From the late 17th century, during the Qing Dynasty, Wuhan was the starting point of the tea trade route to Mongolia. This trade route was also called the “Camel Route of the grasslands.”
22 Malawi See Lake of Stars
These delicious teas and herbs are sourced from a unique tea plantation in the Shire Highlands of Malawi (Africa) where special quality teas and herbs are hand picked and artfully processed.
32 Japan See Fuji
This delicious rare tea comes from
Kagoshima. Kagoshima is located at the southernmost tip of Japan, and unlike China, Japan produces almost exclusively green tea. To get a green tea, it is important to prevent the leaves from oxidizing after harvest. Oxidation means to turn brown under the influence of oxygen. In China, oxidation of the tea is prevented by heating the tea in a wok. In Japan, they do this by steaming the green teas. The Fukamushicha is a deeply steamed green tea. This means that the tea is steamed longer than regular resulting in a fuller rich umami flavor.

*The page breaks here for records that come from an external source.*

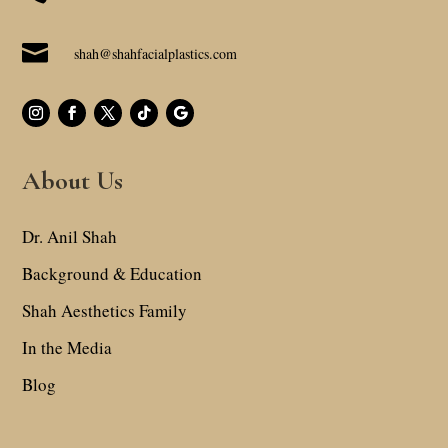

shah@shahfacialplastics.com
About Us
Dr. Anil Shah
Background & Education
Shah Aesthetics Family
In the Media
Blog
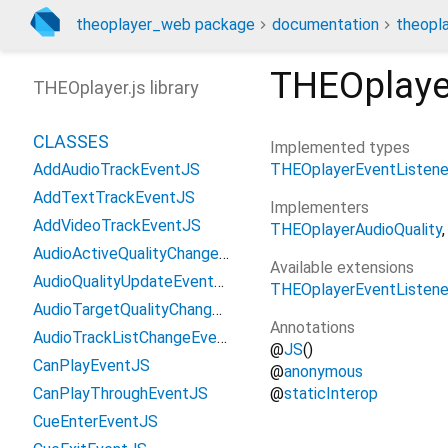
theoplayer_web package
documentation
theopl
THEOplaye
THEOplayer.js library
CLASSES
Implemented types
THEOplayerEventListene
AddAudioTrackEventJS
AddTextTrackEventJS
Implementers
AddVideoTrackEventJS
THEOplayerAudioQuality
AudioActiveQualityChangedEventJS
Available extensions
AudioQualityUpdateEventJS
THEOplayerEventListene
AudioTargetQualityChangedEventJS
Annotations
AudioTrackListChangeEventJS
@
JS
()
CanPlayEventJS
@
anonymous
@
staticInterop
CanPlayThroughEventJS
CueEnterEventJS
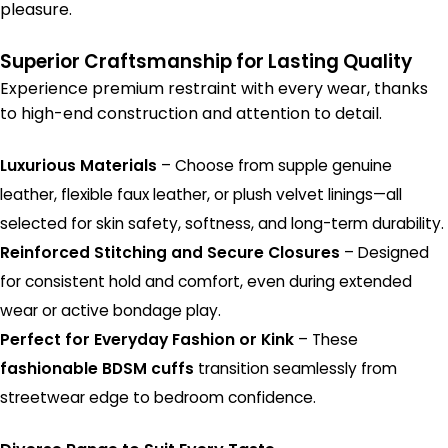
pleasure.
Superior Craftsmanship for Lasting Quality
Experience premium restraint with every wear, thanks
to high-end construction and attention to detail.
Luxurious Materials
– Choose from supple genuine
leather, flexible faux leather, or plush velvet linings—all
selected for skin safety, softness, and long-term durability.
Reinforced Stitching and Secure Closures
– Designed
for consistent hold and comfort, even during extended
wear or active bondage play.
Perfect for Everyday Fashion or Kink
– These
fashionable BDSM cuffs
transition seamlessly from
streetwear edge to bedroom confidence.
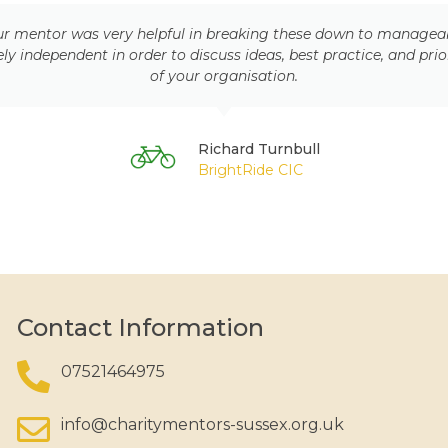
 mentor was very helpful in breaking these down to manageable t
 independent in order to discuss ideas, best practice, and prio
of your organisation.
Richard Turnbull
BrightRide CIC
Contact Information
07521464975
info@charitymentors-sussex.org.uk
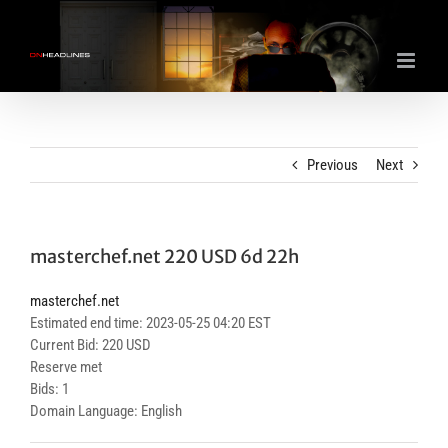
Skip
to
content
Previous
Next
masterchef.net 220 USD 6d 22h
masterchef.net
Estimated end time: 2023-05-25 04:20 EST
Current Bid: 220 USD
Reserve met
Bids: 1
Domain Language: English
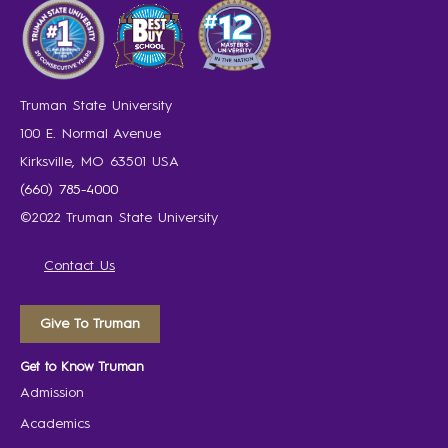
Truman State University
100 E. Normal Avenue
Kirksville, MO 63501 USA
(660) 785-4000
©2022 Truman State University
Contact Us
Give To Truman
Get to Know Truman
Admission
Academics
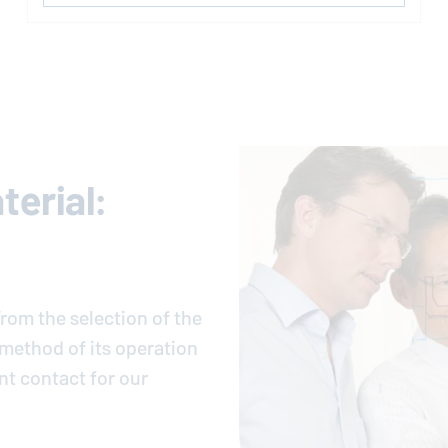
erial:
rom the selection of the
e method of its operation
nt contact for our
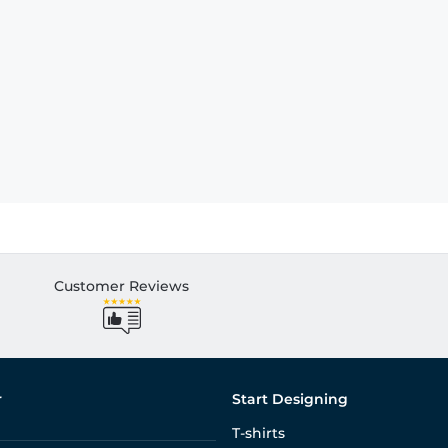
Customer Reviews
r
Start Designing
T-shirts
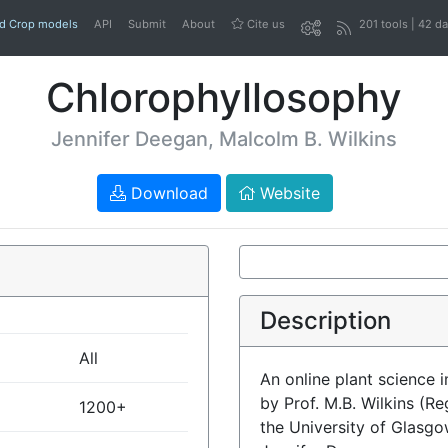
nd Crop models
API
Submit
About
Cite us
201 tools | 42 d
Chlorophyllosophy
Jennifer Deegan, Malcolm B. Wilkins
Download
Website
Description
All
An online plant science 
by Prof. M.B. Wilkins (R
1200+
the University of Glasg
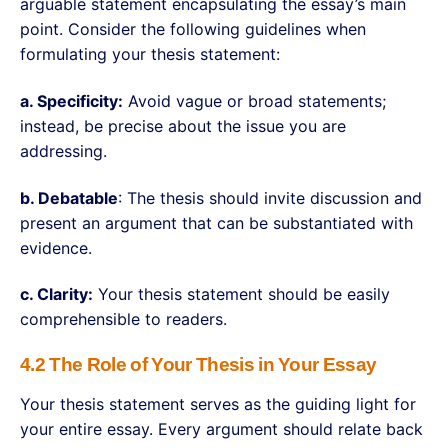
arguable statement encapsulating the essay’s main
point. Consider the following guidelines when
formulating your thesis statement:
a. Specificity:
Avoid vague or broad statements;
instead, be precise about the issue you are
addressing.
b. Debatable
: The thesis should invite discussion and
present an argument that can be substantiated with
evidence.
c. Clarity:
Your thesis statement should be easily
comprehensible to readers.
4.2 The Role of Your Thesis in Your Essay
Your thesis statement serves as the guiding light for
your entire essay. Every argument should relate back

42 South Africa See Good Hope
Rooibos is also called “bush tea.” Rooibos is in fact a shrub with yellow flowers that grows naturally near Cedar Mountain. Although this shrub can grow as tall as half a meter to a meter, this plant is usually harvested at a height of 20 cm during the period January through March.
The needle-like leaves are green when picked. Then the leaves are bruised and wetted, triggering a chemical fermentation process. This creates the beautiful dark red color, after which the needles are placed in the African sun the next day to oxidize further. For this reason, rooibos is also called “red tea” in addition to “bush tea.”